Management also needs to assure employees that they are welcome to take advantage of available benefits. “Coming back to work when you have a little one at home is not a piece of cake,” says John C. Abusaid, president and COO of Halbert Hargrove.

In addition to the four months of leave mandated by the state government, the firm, based in Long Beach, California, offers two weeks’ vacation at the beginning of maternity or paternity leave, as well as flextime for employees. In July, Halbert Hargrove updated its policy to also make up the difference if the state doesn’t cover an employee’s full salary.

“We believe that, if you invest in people, you’ll more than get your return in the long run,” Abusaid says, noting many of the firm’s roughly three dozen employees are at the age at which they could be starting families.
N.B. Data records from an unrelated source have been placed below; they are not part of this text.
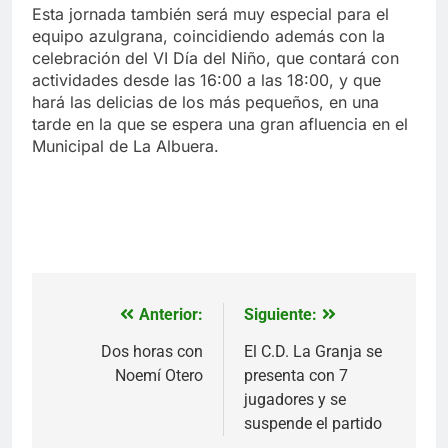
Esta jornada también será muy especial para el
equipo azulgrana, coincidiendo además con la
celebración del VI Día del Niño, que contará con
actividades desde las 16:00 a las 18:00, y que
hará las delicias de los más pequeños, en una
tarde en la que se espera una gran afluencia en el
Municipal de La Albuera.
Anterior:
Siguiente:
Navegación
de
Dos horas con
El C.D. La Granja se
Noemí Otero
presenta con 7
entradas
jugadores y se
suspende el partido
Still, the efforts of a few small independent advisors who are forward thinking might not be enough.

“It requires leadership from the larger players who can generate the most impact because they have the most dollars,” Boneparth says.

He acknowledges that it is a complex issue: Is there a one-size-fits-all approach for an industry with a wide spectrum of business models and firm sizes? But tackling this problem, Boneparth says, would go a long way toward helping independent firms attract and retain young, diverse talent.

Should more advisors have access to such benefits, they might have experiences similar to that of Parker Trasborg, who took two weeks’ paid family leave plus two weeks of vacation after the birth last year of his daughter.

A planner with CJM Wealth Advisers in Fairfax, Virginia, Trasborg says he loved those four weeks.

“I took her out for walks because it was the end of August through September. It gave my wife a bit of a break, since she was the one mostly dealing with the lack of sleep,” Trasborg says. “It was probably one of the longest periods of time I’ll get to spend with her uninterrupted until maybe I retire.”